WHAT YOU ARE ASKED TO DO - Reproduce the data, keeping every word exactly as it is.

INPUT DATA -
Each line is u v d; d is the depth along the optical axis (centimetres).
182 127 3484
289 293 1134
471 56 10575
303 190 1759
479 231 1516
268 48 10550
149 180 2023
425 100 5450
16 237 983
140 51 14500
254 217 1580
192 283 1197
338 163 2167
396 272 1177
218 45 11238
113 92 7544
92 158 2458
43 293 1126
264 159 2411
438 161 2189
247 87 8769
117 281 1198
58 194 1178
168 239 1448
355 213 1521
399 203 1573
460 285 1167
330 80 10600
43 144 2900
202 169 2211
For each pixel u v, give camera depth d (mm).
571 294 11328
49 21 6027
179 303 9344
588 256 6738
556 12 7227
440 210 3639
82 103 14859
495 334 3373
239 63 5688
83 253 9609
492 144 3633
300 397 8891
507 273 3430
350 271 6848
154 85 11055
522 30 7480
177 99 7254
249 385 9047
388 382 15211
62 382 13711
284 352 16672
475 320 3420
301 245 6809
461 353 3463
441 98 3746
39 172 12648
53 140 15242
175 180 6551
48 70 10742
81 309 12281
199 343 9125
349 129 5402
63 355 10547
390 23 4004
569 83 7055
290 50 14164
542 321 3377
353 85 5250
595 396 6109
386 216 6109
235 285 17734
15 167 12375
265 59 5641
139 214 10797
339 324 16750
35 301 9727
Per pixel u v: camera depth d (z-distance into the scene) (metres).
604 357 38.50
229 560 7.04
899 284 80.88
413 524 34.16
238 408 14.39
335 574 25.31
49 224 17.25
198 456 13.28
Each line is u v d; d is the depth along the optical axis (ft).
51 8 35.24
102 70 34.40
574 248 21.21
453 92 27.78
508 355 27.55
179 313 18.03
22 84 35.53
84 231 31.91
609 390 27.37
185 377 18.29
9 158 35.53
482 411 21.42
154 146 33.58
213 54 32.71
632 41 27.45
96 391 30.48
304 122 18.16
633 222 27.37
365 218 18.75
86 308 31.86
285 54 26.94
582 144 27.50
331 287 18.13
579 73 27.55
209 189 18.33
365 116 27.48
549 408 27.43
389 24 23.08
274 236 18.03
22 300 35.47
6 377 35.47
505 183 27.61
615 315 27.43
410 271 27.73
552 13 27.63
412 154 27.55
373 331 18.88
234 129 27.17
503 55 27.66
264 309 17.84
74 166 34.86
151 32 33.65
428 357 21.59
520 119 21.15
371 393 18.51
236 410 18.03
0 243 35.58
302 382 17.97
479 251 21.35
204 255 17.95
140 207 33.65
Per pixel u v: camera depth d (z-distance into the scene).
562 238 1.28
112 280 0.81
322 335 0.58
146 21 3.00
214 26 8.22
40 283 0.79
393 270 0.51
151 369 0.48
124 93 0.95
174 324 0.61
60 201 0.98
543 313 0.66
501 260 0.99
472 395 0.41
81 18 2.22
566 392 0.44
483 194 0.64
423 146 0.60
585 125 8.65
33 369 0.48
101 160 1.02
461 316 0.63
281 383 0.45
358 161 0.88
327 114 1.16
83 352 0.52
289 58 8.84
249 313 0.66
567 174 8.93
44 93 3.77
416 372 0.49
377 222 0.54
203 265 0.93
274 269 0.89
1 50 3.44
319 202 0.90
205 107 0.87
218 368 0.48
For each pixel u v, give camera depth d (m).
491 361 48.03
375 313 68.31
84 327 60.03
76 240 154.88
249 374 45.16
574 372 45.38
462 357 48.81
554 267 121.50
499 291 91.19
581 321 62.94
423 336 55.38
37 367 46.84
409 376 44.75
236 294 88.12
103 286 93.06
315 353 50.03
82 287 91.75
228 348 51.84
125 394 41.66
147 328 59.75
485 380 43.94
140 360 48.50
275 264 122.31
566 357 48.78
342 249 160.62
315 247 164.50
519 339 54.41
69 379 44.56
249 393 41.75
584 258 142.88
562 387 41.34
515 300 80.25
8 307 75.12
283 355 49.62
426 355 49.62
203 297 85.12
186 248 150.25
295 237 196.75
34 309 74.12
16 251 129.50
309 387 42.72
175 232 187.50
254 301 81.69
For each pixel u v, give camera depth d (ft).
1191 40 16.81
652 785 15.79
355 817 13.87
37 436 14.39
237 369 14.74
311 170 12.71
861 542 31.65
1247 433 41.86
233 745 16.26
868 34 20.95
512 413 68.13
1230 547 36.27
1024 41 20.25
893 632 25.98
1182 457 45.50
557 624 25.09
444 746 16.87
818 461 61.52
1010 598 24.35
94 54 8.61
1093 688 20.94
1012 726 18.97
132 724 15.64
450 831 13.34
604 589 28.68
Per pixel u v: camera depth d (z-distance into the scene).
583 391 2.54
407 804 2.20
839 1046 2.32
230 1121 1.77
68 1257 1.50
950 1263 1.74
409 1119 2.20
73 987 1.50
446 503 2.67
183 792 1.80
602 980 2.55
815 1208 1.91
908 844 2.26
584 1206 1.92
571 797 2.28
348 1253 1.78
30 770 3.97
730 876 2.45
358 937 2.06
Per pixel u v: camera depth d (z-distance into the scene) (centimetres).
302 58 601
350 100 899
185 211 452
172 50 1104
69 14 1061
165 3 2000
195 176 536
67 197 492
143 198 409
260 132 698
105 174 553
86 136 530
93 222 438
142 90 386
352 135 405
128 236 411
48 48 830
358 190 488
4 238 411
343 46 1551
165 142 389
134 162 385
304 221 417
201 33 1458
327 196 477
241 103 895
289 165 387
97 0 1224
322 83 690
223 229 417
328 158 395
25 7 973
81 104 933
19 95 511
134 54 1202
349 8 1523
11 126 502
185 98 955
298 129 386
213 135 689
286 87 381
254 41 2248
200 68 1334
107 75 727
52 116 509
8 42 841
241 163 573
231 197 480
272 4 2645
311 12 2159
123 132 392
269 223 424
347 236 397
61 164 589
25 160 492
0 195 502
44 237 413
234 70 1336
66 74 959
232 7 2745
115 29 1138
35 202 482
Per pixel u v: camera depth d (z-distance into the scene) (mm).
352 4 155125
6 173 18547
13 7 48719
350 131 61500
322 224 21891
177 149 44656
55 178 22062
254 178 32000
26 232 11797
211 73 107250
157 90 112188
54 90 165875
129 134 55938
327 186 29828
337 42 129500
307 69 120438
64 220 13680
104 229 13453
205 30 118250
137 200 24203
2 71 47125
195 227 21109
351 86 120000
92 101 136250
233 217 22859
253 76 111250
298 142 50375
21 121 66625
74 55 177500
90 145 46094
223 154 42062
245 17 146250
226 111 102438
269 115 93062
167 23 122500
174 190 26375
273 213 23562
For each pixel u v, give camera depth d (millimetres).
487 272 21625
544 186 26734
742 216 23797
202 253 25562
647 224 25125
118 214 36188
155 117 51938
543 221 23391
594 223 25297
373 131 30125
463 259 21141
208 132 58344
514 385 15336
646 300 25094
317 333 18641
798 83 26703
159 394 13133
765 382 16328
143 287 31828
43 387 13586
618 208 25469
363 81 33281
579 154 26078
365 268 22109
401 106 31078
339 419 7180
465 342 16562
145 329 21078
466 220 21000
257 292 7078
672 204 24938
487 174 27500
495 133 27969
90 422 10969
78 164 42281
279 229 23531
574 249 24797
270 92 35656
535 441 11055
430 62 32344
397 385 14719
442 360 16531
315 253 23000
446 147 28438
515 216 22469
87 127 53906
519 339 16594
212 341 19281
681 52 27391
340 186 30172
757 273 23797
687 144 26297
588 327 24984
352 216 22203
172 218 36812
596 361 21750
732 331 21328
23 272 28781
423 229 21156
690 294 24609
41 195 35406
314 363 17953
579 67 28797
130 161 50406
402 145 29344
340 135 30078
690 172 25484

RESPONSE BELOW -
Each line is u v d; d is the depth along the optical axis (centimetres).
182 127 3484
289 293 1134
471 56 10575
303 190 1759
479 231 1516
268 48 10550
149 180 2023
425 100 5450
16 237 983
140 51 14500
254 217 1580
192 283 1197
338 163 2167
396 272 1177
218 45 11238
113 92 7544
92 158 2458
43 293 1126
264 159 2411
438 161 2189
247 87 8769
117 281 1198
58 194 1178
168 239 1448
355 213 1521
399 203 1573
460 285 1167
330 80 10600
43 144 2900
202 169 2211
For each pixel u v, give camera depth d (mm).
571 294 11328
49 21 6027
179 303 9344
588 256 6738
556 12 7227
440 210 3639
82 103 14859
495 334 3373
239 63 5688
83 253 9609
492 144 3633
300 397 8891
507 273 3430
350 271 6848
154 85 11055
522 30 7480
177 99 7254
249 385 9047
388 382 15211
62 382 13711
284 352 16672
475 320 3420
301 245 6809
461 353 3463
441 98 3746
39 172 12648
53 140 15242
175 180 6551
48 70 10742
81 309 12281
199 343 9125
349 129 5402
63 355 10547
390 23 4004
569 83 7055
290 50 14164
542 321 3377
353 85 5250
595 396 6109
386 216 6109
235 285 17734
15 167 12375
265 59 5641
139 214 10797
339 324 16750
35 301 9727
Per pixel u v: camera depth d (z-distance into the scene) (metres).
604 357 38.50
229 560 7.04
899 284 80.88
413 524 34.16
238 408 14.39
335 574 25.31
49 224 17.25
198 456 13.28
Each line is u v d; d is the depth along the optical axis (ft).
51 8 35.24
102 70 34.40
574 248 21.21
453 92 27.78
508 355 27.55
179 313 18.03
22 84 35.53
84 231 31.91
609 390 27.37
185 377 18.29
9 158 35.53
482 411 21.42
154 146 33.58
213 54 32.71
632 41 27.45
96 391 30.48
304 122 18.16
633 222 27.37
365 218 18.75
86 308 31.86
285 54 26.94
582 144 27.50
331 287 18.13
579 73 27.55
209 189 18.33
365 116 27.48
549 408 27.43
389 24 23.08
274 236 18.03
22 300 35.47
6 377 35.47
505 183 27.61
615 315 27.43
410 271 27.73
552 13 27.63
412 154 27.55
373 331 18.88
234 129 27.17
503 55 27.66
264 309 17.84
74 166 34.86
151 32 33.65
428 357 21.59
520 119 21.15
371 393 18.51
236 410 18.03
0 243 35.58
302 382 17.97
479 251 21.35
204 255 17.95
140 207 33.65
Per pixel u v: camera depth d (z-distance into the scene).
562 238 1.28
112 280 0.81
322 335 0.58
146 21 3.00
214 26 8.22
40 283 0.79
393 270 0.51
151 369 0.48
124 93 0.95
174 324 0.61
60 201 0.98
543 313 0.66
501 260 0.99
472 395 0.41
81 18 2.22
566 392 0.44
483 194 0.64
423 146 0.60
585 125 8.65
33 369 0.48
101 160 1.02
461 316 0.63
281 383 0.45
358 161 0.88
327 114 1.16
83 352 0.52
289 58 8.84
249 313 0.66
567 174 8.93
44 93 3.77
416 372 0.49
377 222 0.54
203 265 0.93
274 269 0.89
1 50 3.44
319 202 0.90
205 107 0.87
218 368 0.48
For each pixel u v, give camera depth d (m).
491 361 48.03
375 313 68.31
84 327 60.03
76 240 154.88
249 374 45.16
574 372 45.38
462 357 48.81
554 267 121.50
499 291 91.19
581 321 62.94
423 336 55.38
37 367 46.84
409 376 44.75
236 294 88.12
103 286 93.06
315 353 50.03
82 287 91.75
228 348 51.84
125 394 41.66
147 328 59.75
485 380 43.94
140 360 48.50
275 264 122.31
566 357 48.78
342 249 160.62
315 247 164.50
519 339 54.41
69 379 44.56
249 393 41.75
584 258 142.88
562 387 41.34
515 300 80.25
8 307 75.12
283 355 49.62
426 355 49.62
203 297 85.12
186 248 150.25
295 237 196.75
34 309 74.12
16 251 129.50
309 387 42.72
175 232 187.50
254 301 81.69
For each pixel u v, give camera depth d (ft).
1191 40 16.81
652 785 15.79
355 817 13.87
37 436 14.39
237 369 14.74
311 170 12.71
861 542 31.65
1247 433 41.86
233 745 16.26
868 34 20.95
512 413 68.13
1230 547 36.27
1024 41 20.25
893 632 25.98
1182 457 45.50
557 624 25.09
444 746 16.87
818 461 61.52
1010 598 24.35
94 54 8.61
1093 688 20.94
1012 726 18.97
132 724 15.64
450 831 13.34
604 589 28.68
Per pixel u v: camera depth d (z-distance into the scene).
583 391 2.54
407 804 2.20
839 1046 2.32
230 1121 1.77
68 1257 1.50
950 1263 1.74
409 1119 2.20
73 987 1.50
446 503 2.67
183 792 1.80
602 980 2.55
815 1208 1.91
908 844 2.26
584 1206 1.92
571 797 2.28
348 1253 1.78
30 770 3.97
730 876 2.45
358 937 2.06
Per pixel u v: camera depth d (z-distance into the scene) (centimetres).
302 58 601
350 100 899
185 211 452
172 50 1104
69 14 1061
165 3 2000
195 176 536
67 197 492
143 198 409
260 132 698
105 174 553
86 136 530
93 222 438
142 90 386
352 135 405
128 236 411
48 48 830
358 190 488
4 238 411
343 46 1551
165 142 389
134 162 385
304 221 417
201 33 1458
327 196 477
241 103 895
289 165 387
97 0 1224
322 83 690
223 229 417
328 158 395
25 7 973
81 104 933
19 95 511
134 54 1202
349 8 1523
11 126 502
185 98 955
298 129 386
213 135 689
286 87 381
254 41 2248
200 68 1334
107 75 727
52 116 509
8 42 841
241 163 573
231 197 480
272 4 2645
311 12 2159
123 132 392
269 223 424
347 236 397
61 164 589
25 160 492
0 195 502
44 237 413
234 70 1336
66 74 959
232 7 2745
115 29 1138
35 202 482
Per pixel u v: camera depth d (z-distance into the scene) (mm).
352 4 155125
6 173 18547
13 7 48719
350 131 61500
322 224 21891
177 149 44656
55 178 22062
254 178 32000
26 232 11797
211 73 107250
157 90 112188
54 90 165875
129 134 55938
327 186 29828
337 42 129500
307 69 120438
64 220 13680
104 229 13453
205 30 118250
137 200 24203
2 71 47125
195 227 21109
351 86 120000
92 101 136250
233 217 22859
253 76 111250
298 142 50375
21 121 66625
74 55 177500
90 145 46094
223 154 42062
245 17 146250
226 111 102438
269 115 93062
167 23 122500
174 190 26375
273 213 23562
For each pixel u v, give camera depth d (millimetres).
487 272 21625
544 186 26734
742 216 23797
202 253 25562
647 224 25125
118 214 36188
155 117 51938
543 221 23391
594 223 25297
373 131 30125
463 259 21141
208 132 58344
514 385 15336
646 300 25094
317 333 18641
798 83 26703
159 394 13133
765 382 16328
143 287 31828
43 387 13586
618 208 25469
363 81 33281
579 154 26078
365 268 22109
401 106 31078
339 419 7180
465 342 16562
145 329 21078
466 220 21000
257 292 7078
672 204 24938
487 174 27500
495 133 27969
90 422 10969
78 164 42281
279 229 23531
574 249 24797
270 92 35656
535 441 11055
430 62 32344
397 385 14719
442 360 16531
315 253 23000
446 147 28438
515 216 22469
87 127 53906
519 339 16594
212 341 19281
681 52 27391
340 186 30172
757 273 23797
687 144 26297
588 327 24984
352 216 22203
172 218 36812
596 361 21750
732 331 21328
23 272 28781
423 229 21156
690 294 24609
41 195 35406
314 363 17953
579 67 28797
130 161 50406
402 145 29344
340 135 30078
690 172 25484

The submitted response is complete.